TEXTO APRESENTADO:
Publicado 07 de Fevereiro de 2020 - 10h15

Por AFP

Um adolescente com transtornos de personalidade que empurrou uma criança do topo do museu londrino Tate Modern, deixando a vítima gravemente ferida, havia alertado meses antes a seus cuidadores sobre sua intenção, informa a imprensa britânica, uma notícia que gerou polêmica.

Durante o julgamento em Londres em dezembro, Jonty Bravery, que agora é maior de idade mas que tinha 17 anos no momento da agressão em agosto de 2019, se declarou culpado por ter empurrado do 10º andar a vítima, um francês de seis anos que visitava o museu com a família.

A criança, que caiu por 30 metros e bateu em um telhado do quinto andar, sofreu uma hemorragia cerebral e fraturas na coluna vertebral, nas pernas e nos braços. Ele não consegue beber, ficar de pé ou manter a concentração, de acordo com sua mãe.

A sentença de Bravery deve ser divulgado em 17 de fevereiro.

Em 2018, o agressor, que tem autismo e transtornos de personalidade, havia advertido seus cuidadores que planejava matar alguém desta maneira, segundo uma gravação publicada pela rádio BBC e o jornal Daily Mail.

"Nos próximos meses, tenho em mente que devo matar alguém", afirma na gravação, na qual declara que procura um edifício alto da capital.

"Pode ser qualquer lugar, desde que seja um lugar alto. Poderia subir, visitá-lo e empurrar alguém", completa.

Bravery morava em um apartamento social do distrito londrino de Hammersmith e Fulham, cujas autoridades eram responsáveis por supervisioná-lo e que contrataram a empresa privada Spencer & Arlington para cuidar do jovem.

A empresa afirmou que não tinha "nenhum conhecimento nem gravação" desta advertência. Não foi possível determinar se Bravery estava sozinho no momento da agressão.

As autoridades locais anunciaram a abertura de uma investigação.

EXTRATO DE DADOS:
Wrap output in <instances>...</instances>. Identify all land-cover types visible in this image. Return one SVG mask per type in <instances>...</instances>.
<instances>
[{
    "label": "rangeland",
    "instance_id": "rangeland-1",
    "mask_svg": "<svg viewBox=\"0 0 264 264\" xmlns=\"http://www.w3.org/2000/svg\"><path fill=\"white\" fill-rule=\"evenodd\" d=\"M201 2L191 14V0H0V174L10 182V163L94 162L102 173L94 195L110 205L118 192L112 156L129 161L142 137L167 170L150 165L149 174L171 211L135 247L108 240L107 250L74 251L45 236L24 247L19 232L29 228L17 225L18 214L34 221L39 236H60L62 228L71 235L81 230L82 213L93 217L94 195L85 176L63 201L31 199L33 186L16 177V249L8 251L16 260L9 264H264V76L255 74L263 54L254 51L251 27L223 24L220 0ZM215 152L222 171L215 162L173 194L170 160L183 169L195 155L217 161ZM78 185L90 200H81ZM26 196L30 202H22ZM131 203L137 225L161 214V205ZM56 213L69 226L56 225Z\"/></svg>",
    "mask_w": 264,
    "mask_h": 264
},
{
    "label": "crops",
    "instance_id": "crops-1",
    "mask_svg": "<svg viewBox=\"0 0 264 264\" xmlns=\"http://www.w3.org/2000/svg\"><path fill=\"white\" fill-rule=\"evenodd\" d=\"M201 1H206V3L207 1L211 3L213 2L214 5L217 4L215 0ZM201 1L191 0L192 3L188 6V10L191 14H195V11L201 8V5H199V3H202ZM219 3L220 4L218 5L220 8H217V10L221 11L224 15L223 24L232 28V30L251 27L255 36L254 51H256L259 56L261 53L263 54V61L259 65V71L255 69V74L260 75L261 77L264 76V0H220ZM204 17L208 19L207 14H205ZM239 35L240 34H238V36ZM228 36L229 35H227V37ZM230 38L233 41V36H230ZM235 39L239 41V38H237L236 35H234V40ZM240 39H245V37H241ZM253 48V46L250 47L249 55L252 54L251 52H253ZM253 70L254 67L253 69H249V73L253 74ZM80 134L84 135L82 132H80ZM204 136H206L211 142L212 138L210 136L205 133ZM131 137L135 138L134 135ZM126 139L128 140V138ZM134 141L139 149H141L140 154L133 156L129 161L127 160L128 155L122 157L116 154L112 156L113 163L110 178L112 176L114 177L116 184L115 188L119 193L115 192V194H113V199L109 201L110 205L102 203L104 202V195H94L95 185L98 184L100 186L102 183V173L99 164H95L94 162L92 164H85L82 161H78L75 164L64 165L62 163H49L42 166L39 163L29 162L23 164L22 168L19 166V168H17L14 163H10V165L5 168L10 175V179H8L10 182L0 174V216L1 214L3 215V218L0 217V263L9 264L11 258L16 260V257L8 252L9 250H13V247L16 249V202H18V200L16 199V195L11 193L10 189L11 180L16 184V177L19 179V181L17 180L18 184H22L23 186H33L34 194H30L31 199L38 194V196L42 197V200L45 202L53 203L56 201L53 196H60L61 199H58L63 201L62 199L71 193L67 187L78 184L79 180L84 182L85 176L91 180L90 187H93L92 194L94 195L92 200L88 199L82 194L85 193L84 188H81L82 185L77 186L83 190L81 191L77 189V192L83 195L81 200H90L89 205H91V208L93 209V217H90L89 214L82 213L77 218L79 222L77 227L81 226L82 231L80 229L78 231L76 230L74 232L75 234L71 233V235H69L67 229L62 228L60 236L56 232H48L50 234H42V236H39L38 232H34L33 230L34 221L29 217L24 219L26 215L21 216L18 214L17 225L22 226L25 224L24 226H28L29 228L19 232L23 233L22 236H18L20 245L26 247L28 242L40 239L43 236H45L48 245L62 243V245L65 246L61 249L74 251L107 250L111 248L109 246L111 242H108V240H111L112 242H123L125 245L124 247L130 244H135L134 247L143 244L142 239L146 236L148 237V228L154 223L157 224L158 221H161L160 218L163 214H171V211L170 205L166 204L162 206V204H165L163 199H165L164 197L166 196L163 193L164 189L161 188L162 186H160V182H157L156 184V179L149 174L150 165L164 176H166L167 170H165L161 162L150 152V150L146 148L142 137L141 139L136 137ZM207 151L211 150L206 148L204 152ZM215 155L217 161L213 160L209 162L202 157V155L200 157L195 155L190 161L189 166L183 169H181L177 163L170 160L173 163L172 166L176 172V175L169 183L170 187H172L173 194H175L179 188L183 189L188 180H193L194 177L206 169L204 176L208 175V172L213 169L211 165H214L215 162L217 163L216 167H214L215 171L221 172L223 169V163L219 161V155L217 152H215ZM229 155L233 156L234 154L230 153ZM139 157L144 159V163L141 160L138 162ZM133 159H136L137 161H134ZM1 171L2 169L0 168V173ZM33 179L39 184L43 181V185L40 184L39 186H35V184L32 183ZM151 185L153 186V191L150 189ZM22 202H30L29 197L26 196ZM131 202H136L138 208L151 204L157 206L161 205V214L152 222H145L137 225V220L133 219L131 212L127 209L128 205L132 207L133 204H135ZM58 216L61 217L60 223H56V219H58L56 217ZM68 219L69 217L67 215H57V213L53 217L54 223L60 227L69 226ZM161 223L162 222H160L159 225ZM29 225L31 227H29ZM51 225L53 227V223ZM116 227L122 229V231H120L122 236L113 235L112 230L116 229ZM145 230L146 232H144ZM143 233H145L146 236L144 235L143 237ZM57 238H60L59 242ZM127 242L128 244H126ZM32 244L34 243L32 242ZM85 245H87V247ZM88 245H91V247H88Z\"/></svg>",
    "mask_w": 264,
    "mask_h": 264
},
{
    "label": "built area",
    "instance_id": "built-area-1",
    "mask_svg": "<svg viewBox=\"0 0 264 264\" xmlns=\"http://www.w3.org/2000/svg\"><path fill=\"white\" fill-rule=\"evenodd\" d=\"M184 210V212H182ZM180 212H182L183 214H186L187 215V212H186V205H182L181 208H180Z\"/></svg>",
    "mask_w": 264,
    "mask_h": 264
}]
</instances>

O QUE FAZER: Liste todas as lesões que a criança sofreu na queda, segundo a notícia sobre o Tate Modern. Indique cada fratura separadamente, por parte do corpo.

RESPOSTA DA TAREFA:
- Hemorragia cerebral
- Fraturas na coluna vertebral
- Fraturas nas pernas
- Fraturas nos braços